Question

$C{l_{(g)}} + {e^ - } \to Cl_{(g)}^ -$, ${{\text{E}}_A}$ = - 348 KJ/mol at 0K, then ΔH for same process at 300 K (in KJ) [R = 8 J/mol/K]
[Hint : ΔH = ${{\text{E}}_A}$ - $\dfrac{5}{2}$RT]

Answer 1

The ΔH represents the change in enthalpy of a system. It can be calculated by the formula given in the hint part of the question as -
ΔH = ${{\text{E}}_A}$ - $\dfrac{5}{2}$RT
Where ΔH = change in enthalpy
${{\text{E}}_A}$= activation energy of the system (given)
R = gas constant
T = temperature of the system

Complete step by step answer:
This is the most simple question. Everything is given in question. We should just observe and then it is easy to solve.
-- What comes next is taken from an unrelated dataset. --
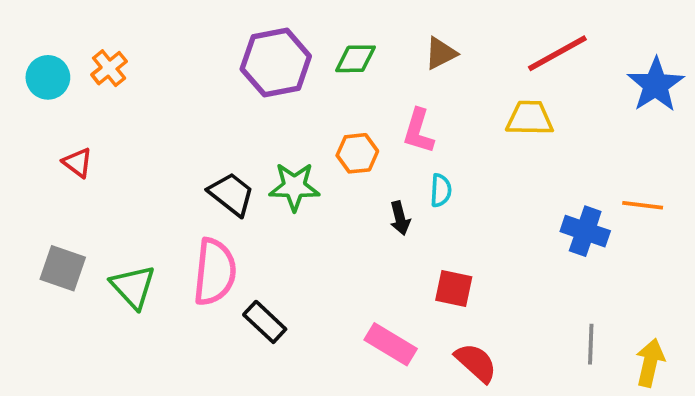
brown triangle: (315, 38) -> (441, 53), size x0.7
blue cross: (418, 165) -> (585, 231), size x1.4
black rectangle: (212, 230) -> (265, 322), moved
Let us first write the things given to us in question.
Given :
$C{l_{(g)}} + {e^ - } \to Cl_{(g)}^ -$
${{\text{E}}_A}$ = - 348 KJ/mol
Temperature = 0 K
R = gas constant = 8 J/mol/K
Further, in the hint we have been given this formula -
ΔH = ${{\text{E}}_A}$ - $\dfrac{5}{2}$RT
To find :
ΔH for same process at 300 K (in KJ)
So, as we have been given the formula -
ΔH = ${{\text{E}}_A}$ - $\dfrac{5}{2}$RT
Let us put all the values in this, the temperature will be now 300 K
So, ΔH = - 348 - $\dfrac{5}{2}$ $\times$8$\times$300$\times$ ${10^{ - 3}}$
ΔH = - 348 - 6
ΔH = - 354 KJ

So, this is our answer.

Note: It must be noted that 1 KJ is equal to 1000 J. So, to convert J into KJ; we need to divide by 1000. We have initially converted the J into KJ because the activation energy given to us was in KJ and the value of R was in J. So, to subtract them both should be in the same units.